JAKARTA. Pembahasan revisi Peraturan Pemerintah (PP) Nomor 46 Tahun 2015 tentang Jaminan Hari Tua (JHT) kini masuk tahap finalisasi lintas kementerian. Ternyata hanya satu poin revisi atas beleid yang diusulkan oleh Kementerian Ketenagakerjaan (Kemnaker) dan Badan Penyelenggara Jaminan Sosial (BPJS) Ketenagakerjaan.

Satu poin revisi tersebut adalah pengecualian bagi pekerja yang terkena pemutusan hubungan kerja (PHK) dan berhenti bekerja.

Pekerja yang terkena PHK, dapat mencairkan seluruh dana simpanannya di BPJS Ketenagakerjaan sebulan setelah keluar dari pekerjaan. Jadi, pekerja korban PHK tak perlu menunggu hingga masa kepesertaan 10 tahun untuk mendapat dana manfaat yang telah dibayarkan.
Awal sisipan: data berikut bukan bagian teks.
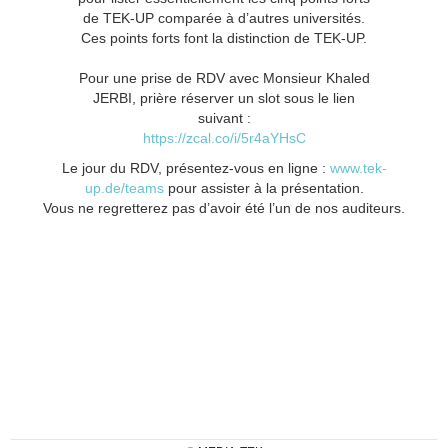
de TEK-UP comparée à d’autres universités.
Ces points forts font la distinction de TEK-UP.
Pour une prise de RDV avec Monsieur Khaled
JERBI, prière réserver un slot sous le lien
suivant :
https://zcal.co/i/5r4aYHsC
Le jour du RDV, présentez-vous en ligne :
www.tek-
up.de/teams
pour assister à la présentation.
Vous ne regretterez pas d’avoir été l’un de nos auditeurs.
"Poinnya tetap itu, bahwa bagi mereka yang terkena PHK atau berhenti kerja, mereka diberikan pengecualian," kata Menteri Ketenagakerjaan Hanif Dhakiri, akhir pekan lalu.

Hanif mengharapkan revisi PP tentang JHT itu dapat segera diteken oleh Presiden Joko Widodo (Jokowi). Pembahasan final seputar revisi PP JHT, terang Hanif, akan dilakukan dengan seluruh pemangku kepentingan, yakni Kemnaker, BPJS Ketenagakerjaan, dan Kementerian Hukum dan HAM.

Direktur Utama Badan Penyelenggara Jaminan Sosial (BPJS) Ketenagakerjaan Elvyn G Massasya menambahkan, pada akhir pekan lalu,  telah dilakukan rapat harmonisasi dengan kementerian terkait seputar isi revisi PP JHT tersebut.

Sekadar catatan, pemerintah memutuskan merevisi kembali beleid tentang JHT yang baru saja diterbitkan pada 30 Juni 2015 lalu setelah menuai kritik masyarakat.

Seperti diketahui, dalam pasal 26 ayat 1 PP tentang JHT yang saat ini berlaku, manfaat program JHT hanya dapat dibayarkan kepada peserta bila memenuhi empat kriteria. Pertama, peserta mencapai usia pensiun. Kedua, peserta mengalami cacat total tetap. Ketiga, peserta meninggal dunia. Keempat, peserta meninggalkan Indonesia selama-lamanya.

Kini dalam poin revisi JHT terbaru, akan disisipkan satu pasal yang menyatakan ada pengecualian bagi pekerja yang terkena PHK atau berhenti bekerja. Pengecualian itu adalah bahwa pekerja yang terkena PHK atau berhenti bekerja dapat mencairkan seluruh dana simpanan JHT di BPJS Ketenagakerjaan tanpa menunggu masa pensiun tiba.

Sekretaris Jenderal Asosiasi Pengusaha Indonesia (Apindo) Sanny Iskandar mengatakan, pihaknya menyerahkan seluruh keputusan kebijakan tersebut kepada pemerintah. "Bagi pengusaha, dana yang sudah disetorkan merupakan hak karyawan," ujar Sanny.